## PASSAGE FOR REVIEW
== Segment start ==

# Rufus becoming a veteran < 2 yrs old



## panderson55 (May 24, 2010)

Early last year I spent lots of time on this site before getting my Vizsla pup.. Rufus. It was time well spent as I have never owned a dog like him, and I've had quite a few. As of today hes 17 mos old. Last year in very limited field time at 5 mos old, I took 2 pheasant over him on good points. I couldn't wait to see what he'd do in his 2nd season! We're into week 3 of the NYS pheasant season and he gets better every time out. In the field now he wavers between a veteran dog (with points like the attached pic very common) and a puppy. At times I'm not sure if birds or mousing are more interesting to him... At home he retrieves to hand on land or water every throw. No luck on that with a bird yet... but it'll come. All in all.... totally amazing dog!


----------



## BlueandMac (Apr 21, 2011)

== Segment end ==

## PROBLEM STATEMENT
Please answer these questions from the forum post about Rufus above.
(a) What breed of dog is Rufus?
(b) How many pheasant were taken over him when he was 5 months old?
(c) Which week of the NYS pheasant season does the post describe?

## GIVEN INFORMATION
== Segment start ==

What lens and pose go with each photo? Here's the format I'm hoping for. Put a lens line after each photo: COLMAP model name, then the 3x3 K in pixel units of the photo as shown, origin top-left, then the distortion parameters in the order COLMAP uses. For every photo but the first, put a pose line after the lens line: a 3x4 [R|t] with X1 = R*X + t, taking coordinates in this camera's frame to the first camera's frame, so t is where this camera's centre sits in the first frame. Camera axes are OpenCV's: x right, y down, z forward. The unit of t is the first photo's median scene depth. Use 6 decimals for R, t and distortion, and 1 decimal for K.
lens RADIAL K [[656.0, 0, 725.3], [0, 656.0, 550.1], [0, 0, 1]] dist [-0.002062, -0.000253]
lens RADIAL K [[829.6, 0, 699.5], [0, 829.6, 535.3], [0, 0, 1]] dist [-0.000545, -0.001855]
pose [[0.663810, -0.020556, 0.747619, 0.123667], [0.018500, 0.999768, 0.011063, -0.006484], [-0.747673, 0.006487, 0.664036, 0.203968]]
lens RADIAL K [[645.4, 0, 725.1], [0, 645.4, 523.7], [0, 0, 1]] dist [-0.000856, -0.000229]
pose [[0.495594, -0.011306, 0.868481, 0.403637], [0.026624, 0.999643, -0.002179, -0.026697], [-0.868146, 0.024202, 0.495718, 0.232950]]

== Segment end ==
== Segment start ==

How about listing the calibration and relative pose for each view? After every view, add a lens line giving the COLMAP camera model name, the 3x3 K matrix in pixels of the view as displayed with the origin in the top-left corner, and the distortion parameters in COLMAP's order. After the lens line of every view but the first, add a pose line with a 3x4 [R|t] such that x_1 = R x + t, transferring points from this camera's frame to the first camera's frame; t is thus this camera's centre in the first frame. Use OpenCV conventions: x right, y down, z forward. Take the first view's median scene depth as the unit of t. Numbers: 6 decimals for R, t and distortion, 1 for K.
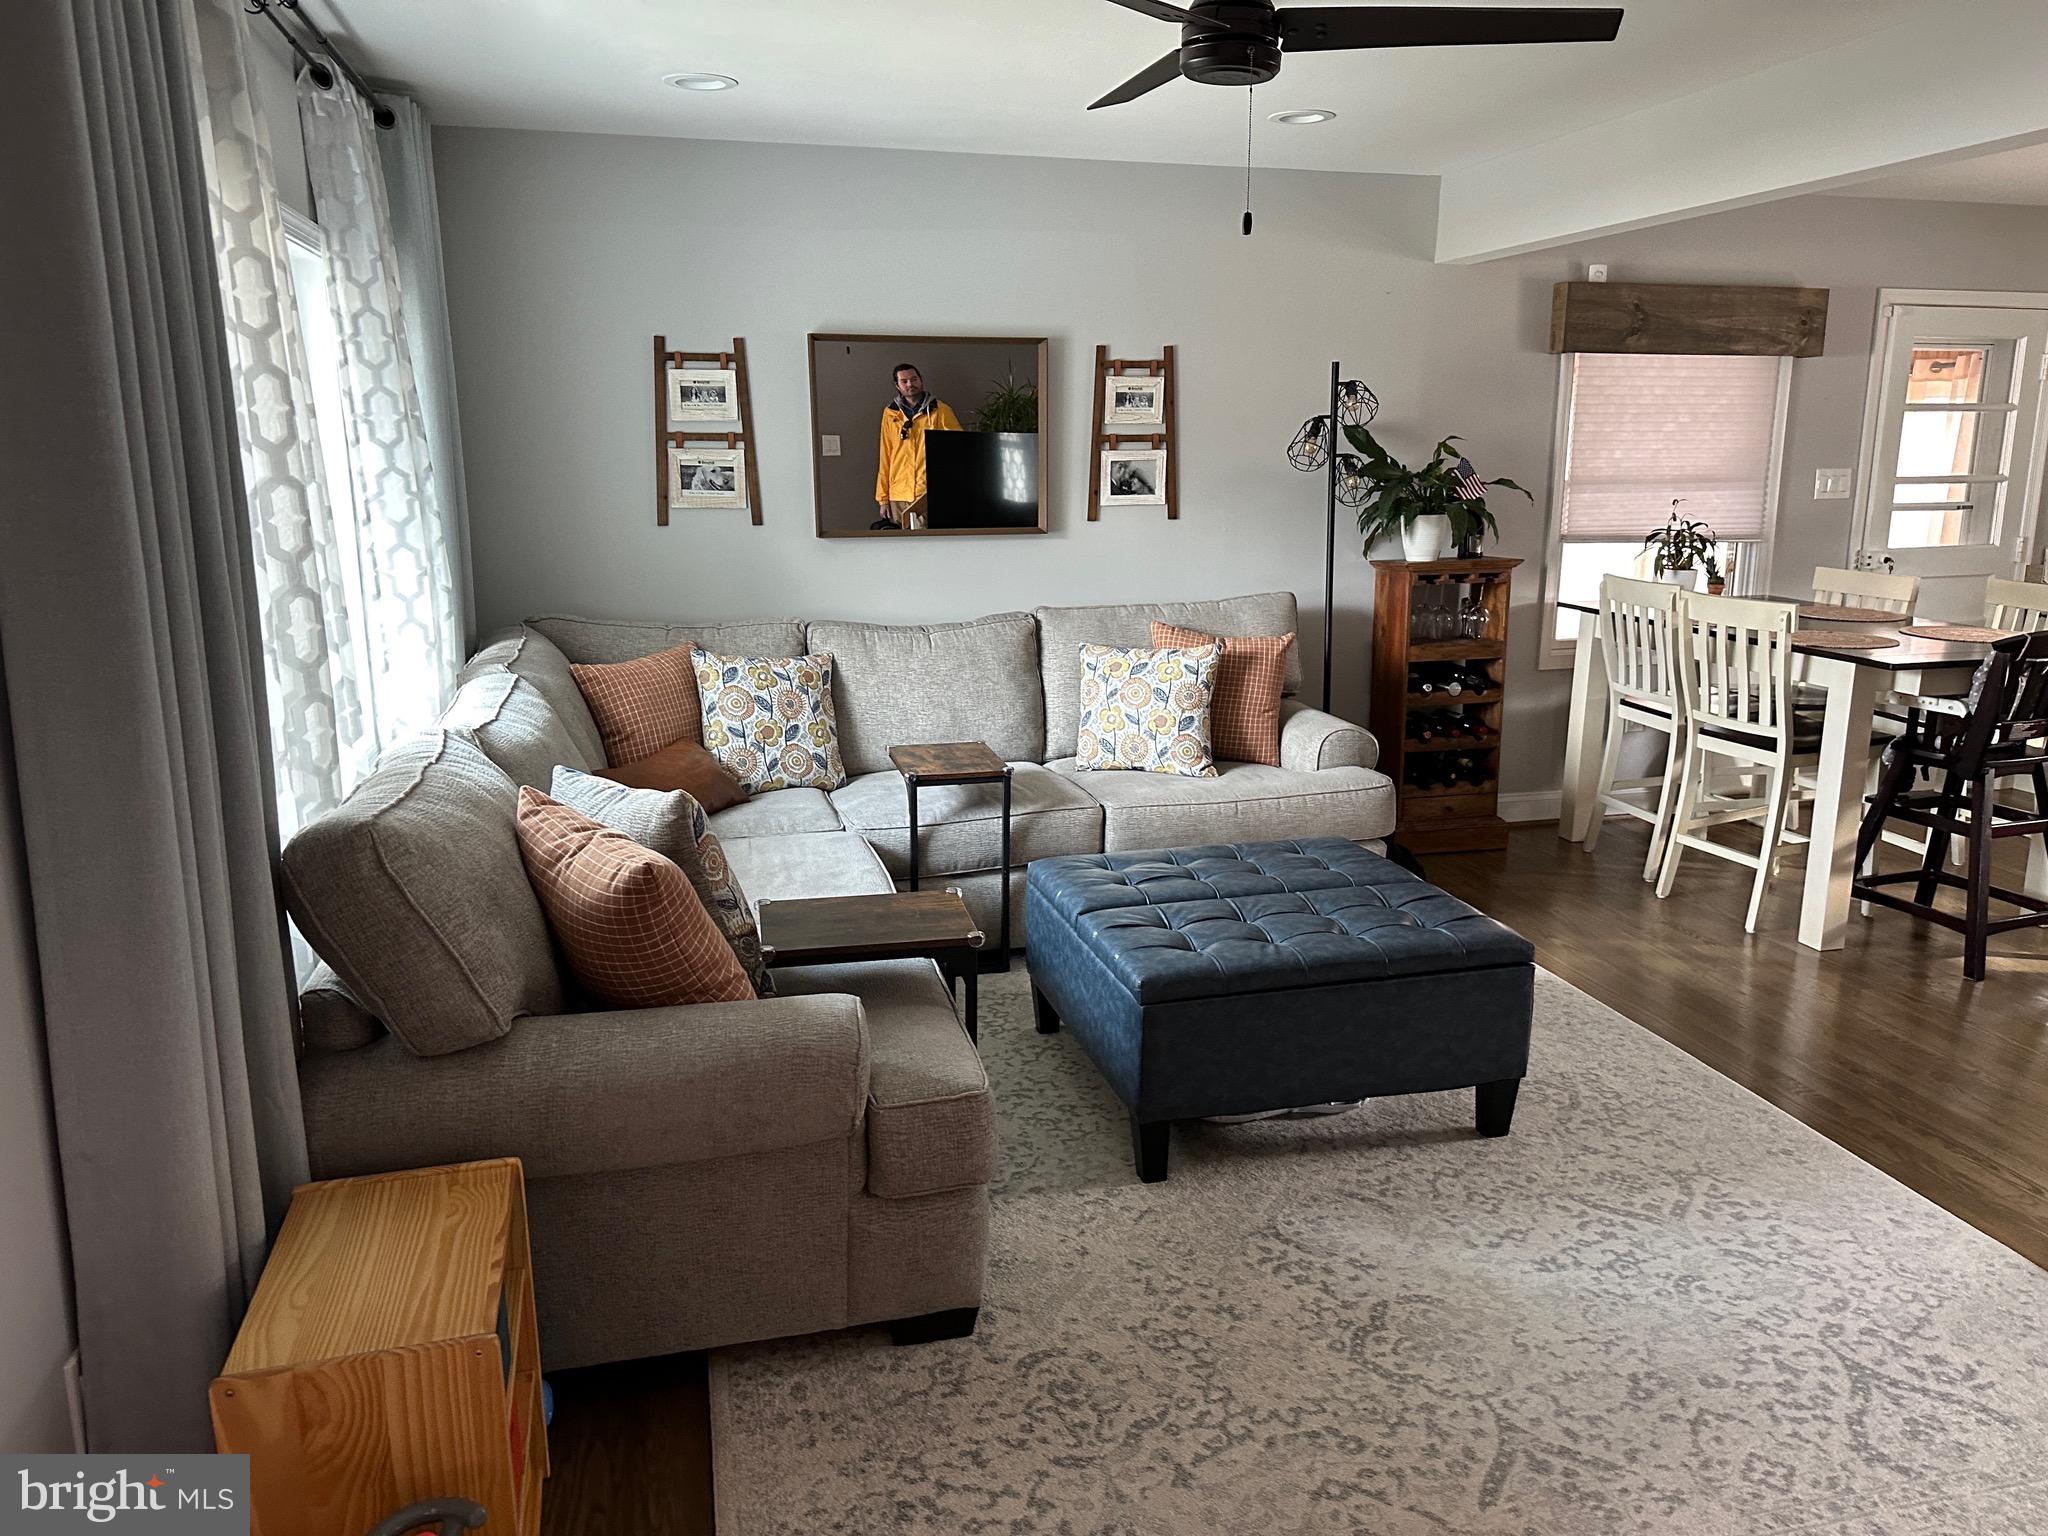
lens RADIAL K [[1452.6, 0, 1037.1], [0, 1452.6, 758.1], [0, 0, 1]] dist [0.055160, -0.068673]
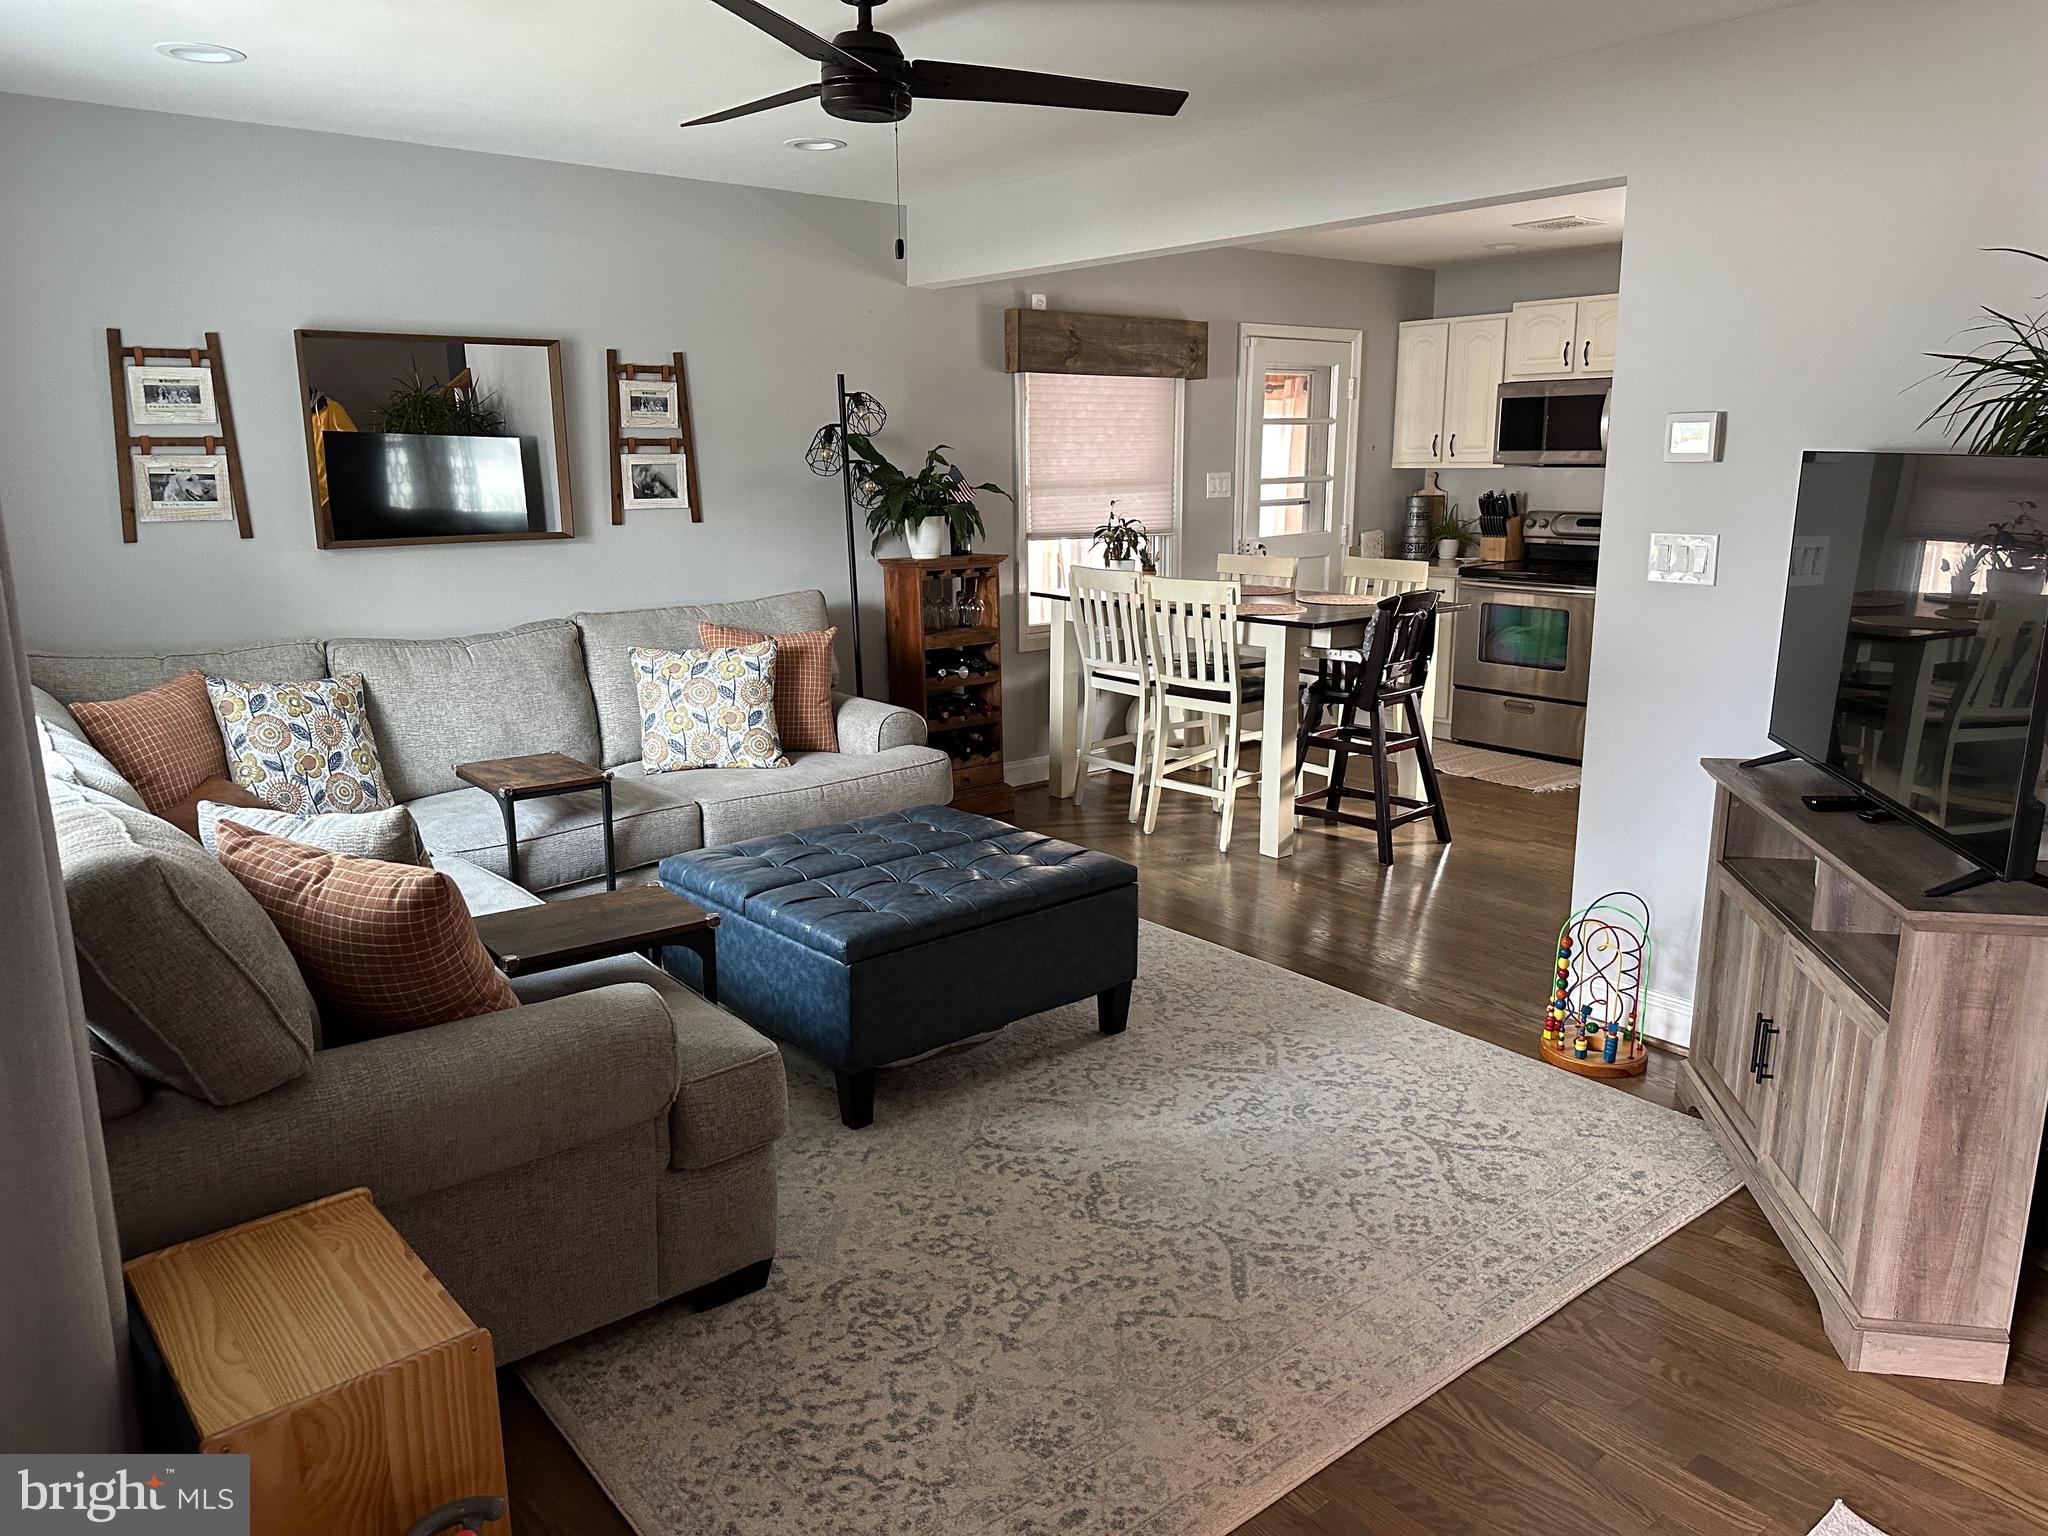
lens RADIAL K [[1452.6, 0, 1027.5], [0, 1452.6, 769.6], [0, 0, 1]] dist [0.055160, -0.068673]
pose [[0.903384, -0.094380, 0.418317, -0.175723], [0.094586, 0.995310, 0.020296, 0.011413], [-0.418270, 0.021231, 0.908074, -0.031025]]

== Segment end ==

## SOLUTION TO THE EXERCISE
(a) Vizsla
(b) 2
(c) Week 3